The plans may be slated for dramatic changes ranging from limiting deductions, to retroactive taxation and to possibly include a nationalization scheme by imposing government mandated plans on employers with savings allocated exclusively to Treasury bonds.
An Investment Company Institute study published this month illustrates that U.S. retirement assets at the end of second quarter of 2012 total $18.5 trillion. Two components are $3.5 trillion in IRAs and $5.1 trillion in 401(k) plans. These therefore present very tempting deficit-funding sources for the Obama administration to help close a spiraling budget gap that is approaching $20 trillion.
By restricting the deductions for monies flowing into these plans for the highest wage earners or as some reports have suggested, retroactively taking back already deducted amounts , plan assets could be reduced and resources effectively transferred through redistributive taxation back to government coffers to help pay down government debt.
In response to this threat, the American Society of Pension Professionals and Actuaries ( ASPPA) launched a national campaign in late November to educate the public known as “Save Our 401Ks.” With over 11,000 member firms consisting of broker-dealers and retirement plan service firms the campaign is part public lobbying effort and part a public education initiative.
Another organization; the Insured Retirement Institute (IRI) echoed these concerns pertaining to retirement annuities, announcing that, though the Administration’s proposal “does not explicitly call for changes in the tax status of annuities” for all, there are serious concerns including “... the elimination of certain tax incentives for retirement savings and new limitations on deductions for retirement contributions.” IRI is urging policy makers “to protect incentives in place for Americans to attain financial security in retirement, particularly by maintaining the tax-deferred status of annuities for everyone.”

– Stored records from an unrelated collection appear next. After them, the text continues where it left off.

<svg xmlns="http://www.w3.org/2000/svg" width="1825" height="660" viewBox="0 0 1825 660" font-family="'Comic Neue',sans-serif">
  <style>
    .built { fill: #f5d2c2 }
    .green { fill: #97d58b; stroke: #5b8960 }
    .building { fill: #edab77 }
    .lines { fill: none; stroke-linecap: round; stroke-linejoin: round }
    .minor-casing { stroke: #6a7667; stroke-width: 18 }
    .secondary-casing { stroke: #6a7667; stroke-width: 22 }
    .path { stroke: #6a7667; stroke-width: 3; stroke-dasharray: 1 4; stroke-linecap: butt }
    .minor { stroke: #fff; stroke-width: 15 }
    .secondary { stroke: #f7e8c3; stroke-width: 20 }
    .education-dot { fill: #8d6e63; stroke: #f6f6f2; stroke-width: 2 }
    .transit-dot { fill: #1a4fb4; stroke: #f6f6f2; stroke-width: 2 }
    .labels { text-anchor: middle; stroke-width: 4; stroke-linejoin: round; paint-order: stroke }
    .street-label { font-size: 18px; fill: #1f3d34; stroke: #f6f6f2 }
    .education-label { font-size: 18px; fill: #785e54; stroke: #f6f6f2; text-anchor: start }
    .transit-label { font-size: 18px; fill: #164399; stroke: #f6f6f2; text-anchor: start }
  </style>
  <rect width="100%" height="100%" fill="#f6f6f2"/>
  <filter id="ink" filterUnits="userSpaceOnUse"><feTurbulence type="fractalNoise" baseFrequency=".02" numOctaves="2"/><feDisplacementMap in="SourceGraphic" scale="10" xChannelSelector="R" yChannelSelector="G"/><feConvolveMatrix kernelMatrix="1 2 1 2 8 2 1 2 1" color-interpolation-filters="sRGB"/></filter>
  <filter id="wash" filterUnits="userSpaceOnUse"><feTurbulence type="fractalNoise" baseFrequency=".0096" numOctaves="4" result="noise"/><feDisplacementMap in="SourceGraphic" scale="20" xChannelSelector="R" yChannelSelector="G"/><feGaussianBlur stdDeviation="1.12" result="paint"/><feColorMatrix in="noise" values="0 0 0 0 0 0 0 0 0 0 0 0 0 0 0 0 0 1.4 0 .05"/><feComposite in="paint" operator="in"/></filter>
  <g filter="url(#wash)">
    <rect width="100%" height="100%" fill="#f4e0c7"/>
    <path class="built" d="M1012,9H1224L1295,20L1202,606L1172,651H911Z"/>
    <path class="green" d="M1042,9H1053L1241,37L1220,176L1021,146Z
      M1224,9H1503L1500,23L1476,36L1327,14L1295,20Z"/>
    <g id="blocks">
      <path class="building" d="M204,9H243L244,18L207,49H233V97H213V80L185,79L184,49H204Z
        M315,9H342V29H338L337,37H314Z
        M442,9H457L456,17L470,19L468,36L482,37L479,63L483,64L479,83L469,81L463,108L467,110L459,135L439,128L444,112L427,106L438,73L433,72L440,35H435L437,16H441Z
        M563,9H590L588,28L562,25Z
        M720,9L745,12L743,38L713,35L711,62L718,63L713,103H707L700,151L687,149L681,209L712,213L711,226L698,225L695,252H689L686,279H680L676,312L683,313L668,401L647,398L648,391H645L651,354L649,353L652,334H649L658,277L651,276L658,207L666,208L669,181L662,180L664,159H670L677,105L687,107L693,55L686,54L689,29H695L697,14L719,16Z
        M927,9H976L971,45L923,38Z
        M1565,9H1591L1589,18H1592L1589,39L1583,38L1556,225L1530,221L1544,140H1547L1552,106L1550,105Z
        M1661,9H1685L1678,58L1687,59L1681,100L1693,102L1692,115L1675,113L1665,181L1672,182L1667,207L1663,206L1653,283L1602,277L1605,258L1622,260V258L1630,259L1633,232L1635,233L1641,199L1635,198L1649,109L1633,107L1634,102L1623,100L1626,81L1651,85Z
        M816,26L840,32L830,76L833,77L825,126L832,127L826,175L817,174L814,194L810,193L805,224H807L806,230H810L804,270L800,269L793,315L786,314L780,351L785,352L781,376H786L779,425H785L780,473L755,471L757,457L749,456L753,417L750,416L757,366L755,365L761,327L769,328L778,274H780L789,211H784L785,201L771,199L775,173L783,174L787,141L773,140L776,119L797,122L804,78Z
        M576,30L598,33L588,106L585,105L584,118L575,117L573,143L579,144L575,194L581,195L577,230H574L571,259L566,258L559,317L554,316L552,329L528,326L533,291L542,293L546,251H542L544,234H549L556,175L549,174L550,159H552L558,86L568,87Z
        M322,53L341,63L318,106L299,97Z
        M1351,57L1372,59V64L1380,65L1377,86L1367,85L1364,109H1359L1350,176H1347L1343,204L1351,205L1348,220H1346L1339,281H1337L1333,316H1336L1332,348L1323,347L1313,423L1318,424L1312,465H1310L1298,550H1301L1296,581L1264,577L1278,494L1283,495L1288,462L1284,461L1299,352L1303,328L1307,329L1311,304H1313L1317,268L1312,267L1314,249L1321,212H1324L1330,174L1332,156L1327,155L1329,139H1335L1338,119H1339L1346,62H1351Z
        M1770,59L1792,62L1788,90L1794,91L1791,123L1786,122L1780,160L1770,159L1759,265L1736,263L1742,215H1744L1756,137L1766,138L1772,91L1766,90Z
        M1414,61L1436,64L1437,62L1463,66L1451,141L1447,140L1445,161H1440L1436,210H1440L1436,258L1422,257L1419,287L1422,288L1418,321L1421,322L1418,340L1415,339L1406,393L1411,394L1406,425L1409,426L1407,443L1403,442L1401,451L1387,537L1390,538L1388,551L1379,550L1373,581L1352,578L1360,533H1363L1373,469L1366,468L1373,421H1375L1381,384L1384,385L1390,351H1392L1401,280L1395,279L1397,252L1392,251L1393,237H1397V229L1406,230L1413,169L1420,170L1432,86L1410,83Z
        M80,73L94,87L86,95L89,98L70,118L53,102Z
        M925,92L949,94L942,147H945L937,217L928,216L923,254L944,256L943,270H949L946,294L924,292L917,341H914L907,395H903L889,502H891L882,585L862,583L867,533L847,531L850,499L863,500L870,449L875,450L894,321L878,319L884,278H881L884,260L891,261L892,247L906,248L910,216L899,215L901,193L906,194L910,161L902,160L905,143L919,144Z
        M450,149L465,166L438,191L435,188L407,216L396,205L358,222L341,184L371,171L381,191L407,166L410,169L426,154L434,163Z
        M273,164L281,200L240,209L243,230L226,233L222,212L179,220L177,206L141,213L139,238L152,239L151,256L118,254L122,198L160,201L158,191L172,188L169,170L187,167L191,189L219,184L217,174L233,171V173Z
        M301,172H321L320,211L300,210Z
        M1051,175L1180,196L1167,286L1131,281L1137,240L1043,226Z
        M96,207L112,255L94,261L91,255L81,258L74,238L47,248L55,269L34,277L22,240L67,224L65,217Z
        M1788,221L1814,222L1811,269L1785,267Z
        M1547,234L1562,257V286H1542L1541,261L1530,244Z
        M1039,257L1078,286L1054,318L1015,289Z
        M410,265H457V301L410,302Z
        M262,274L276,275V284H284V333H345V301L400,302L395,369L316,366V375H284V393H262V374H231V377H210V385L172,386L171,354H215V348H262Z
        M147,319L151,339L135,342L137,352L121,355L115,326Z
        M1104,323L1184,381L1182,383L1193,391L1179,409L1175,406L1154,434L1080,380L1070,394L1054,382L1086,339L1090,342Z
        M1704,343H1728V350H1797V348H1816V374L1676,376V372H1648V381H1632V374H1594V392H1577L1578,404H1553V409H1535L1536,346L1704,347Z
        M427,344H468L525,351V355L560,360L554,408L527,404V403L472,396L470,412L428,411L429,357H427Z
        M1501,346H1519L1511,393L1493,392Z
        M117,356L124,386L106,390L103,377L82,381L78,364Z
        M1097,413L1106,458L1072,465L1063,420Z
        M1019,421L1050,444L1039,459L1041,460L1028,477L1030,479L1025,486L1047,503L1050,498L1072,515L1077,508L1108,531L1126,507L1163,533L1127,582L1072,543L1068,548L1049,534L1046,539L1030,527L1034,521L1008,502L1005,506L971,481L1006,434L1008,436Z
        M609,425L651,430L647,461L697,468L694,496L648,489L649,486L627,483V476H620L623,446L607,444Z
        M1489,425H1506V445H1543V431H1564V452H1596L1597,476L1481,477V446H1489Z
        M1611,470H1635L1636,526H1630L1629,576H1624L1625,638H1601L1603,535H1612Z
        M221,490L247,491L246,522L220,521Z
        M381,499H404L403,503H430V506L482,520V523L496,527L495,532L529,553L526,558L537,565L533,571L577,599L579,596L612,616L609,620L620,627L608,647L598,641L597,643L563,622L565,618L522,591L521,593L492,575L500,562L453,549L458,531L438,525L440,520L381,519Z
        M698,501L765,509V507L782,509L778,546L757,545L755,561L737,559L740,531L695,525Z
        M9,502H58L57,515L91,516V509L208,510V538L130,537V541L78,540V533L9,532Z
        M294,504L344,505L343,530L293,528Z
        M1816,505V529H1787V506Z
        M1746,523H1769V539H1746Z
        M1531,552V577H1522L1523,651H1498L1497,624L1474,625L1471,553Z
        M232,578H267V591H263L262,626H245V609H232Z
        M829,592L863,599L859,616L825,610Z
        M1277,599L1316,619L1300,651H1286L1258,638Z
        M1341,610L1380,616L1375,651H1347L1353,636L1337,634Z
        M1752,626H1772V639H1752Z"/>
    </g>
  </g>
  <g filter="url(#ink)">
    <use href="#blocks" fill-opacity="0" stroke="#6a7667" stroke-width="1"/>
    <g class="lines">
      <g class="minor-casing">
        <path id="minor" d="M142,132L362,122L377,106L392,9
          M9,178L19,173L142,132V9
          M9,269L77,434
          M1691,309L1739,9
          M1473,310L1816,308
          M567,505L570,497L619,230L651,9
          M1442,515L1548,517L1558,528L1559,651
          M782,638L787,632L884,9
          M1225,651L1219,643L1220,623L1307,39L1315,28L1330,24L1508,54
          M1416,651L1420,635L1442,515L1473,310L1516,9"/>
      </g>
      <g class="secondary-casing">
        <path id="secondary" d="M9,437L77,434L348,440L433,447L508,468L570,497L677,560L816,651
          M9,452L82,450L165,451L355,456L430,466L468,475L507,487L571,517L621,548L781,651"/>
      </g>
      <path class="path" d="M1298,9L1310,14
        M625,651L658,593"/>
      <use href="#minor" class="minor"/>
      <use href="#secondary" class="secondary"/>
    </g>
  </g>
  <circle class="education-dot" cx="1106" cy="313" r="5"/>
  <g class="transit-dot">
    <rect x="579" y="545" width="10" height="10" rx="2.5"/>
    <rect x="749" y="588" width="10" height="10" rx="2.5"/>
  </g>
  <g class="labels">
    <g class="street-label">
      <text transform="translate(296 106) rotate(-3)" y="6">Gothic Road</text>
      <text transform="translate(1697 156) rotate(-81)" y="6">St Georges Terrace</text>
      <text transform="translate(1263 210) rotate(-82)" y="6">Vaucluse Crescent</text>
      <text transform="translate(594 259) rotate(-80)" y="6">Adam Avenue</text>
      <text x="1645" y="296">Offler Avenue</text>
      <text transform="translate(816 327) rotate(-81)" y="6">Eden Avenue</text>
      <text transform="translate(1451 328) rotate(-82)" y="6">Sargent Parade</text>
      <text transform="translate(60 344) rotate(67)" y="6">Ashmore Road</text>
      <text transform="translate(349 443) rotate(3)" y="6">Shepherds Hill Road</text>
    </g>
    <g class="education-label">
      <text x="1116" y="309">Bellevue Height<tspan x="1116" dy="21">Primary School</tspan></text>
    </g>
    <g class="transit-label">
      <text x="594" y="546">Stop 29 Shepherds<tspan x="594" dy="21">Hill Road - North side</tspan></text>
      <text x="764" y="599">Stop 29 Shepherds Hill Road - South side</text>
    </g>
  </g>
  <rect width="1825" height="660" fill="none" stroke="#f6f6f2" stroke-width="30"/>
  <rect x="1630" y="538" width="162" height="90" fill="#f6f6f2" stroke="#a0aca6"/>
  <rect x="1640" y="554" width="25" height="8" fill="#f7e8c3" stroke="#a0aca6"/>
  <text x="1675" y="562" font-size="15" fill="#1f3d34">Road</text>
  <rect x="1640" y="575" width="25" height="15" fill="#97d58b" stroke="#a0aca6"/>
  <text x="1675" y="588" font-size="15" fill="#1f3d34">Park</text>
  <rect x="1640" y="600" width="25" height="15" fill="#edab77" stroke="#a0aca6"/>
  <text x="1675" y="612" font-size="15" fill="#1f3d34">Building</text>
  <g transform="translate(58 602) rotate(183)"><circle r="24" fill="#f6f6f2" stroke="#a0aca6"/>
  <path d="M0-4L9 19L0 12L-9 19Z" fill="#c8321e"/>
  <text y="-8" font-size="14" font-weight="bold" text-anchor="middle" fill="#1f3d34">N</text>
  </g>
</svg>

These references are now becoming more relevant with the so-called looming “fiscal cliff” crises, and that also includes a well stated goal of the Administration’s budget plan to force employers to offer “mandated” retirement plans.
This discussion has been going on for some time. In 2010, Sens. John Kerry and Jeff Bingaman-D, New Mexico, proposed ideas that have been circulating in discussions and public hearings at the Treasury and U.S. Labor Department since which has been endorsed in the Obama administration’s 256-page budget proposal for fiscal 2013.
The centerpiece is an “Automatic IRA,” in which employers are directed to allocate an amount that equals 3 percent of a participating employee’s salary into a social security-type retirement plan that invests in U.S. treasuries and in which the federal government guarantees a 3 percent return. Smaller firms with 10 or less employees would be exempt. Even though tax credits to businesses would be provided for this scheme the concern is that this would add an additional cost burden on small businesses that would restrict job growth.
With nearly half of 78 million workers in the U.S. without work-based retirement plans, a drive to liberalize access to retirement assets funded by employers is now a distinct possibility for the coming year.
With the uncertainty of the outcome of negotiations in coming weeks and with a vulnerable economy the potential for government control of private retirement funds can fundamentally change how Americans save for retirement and this is unsettling for many savers and retirees.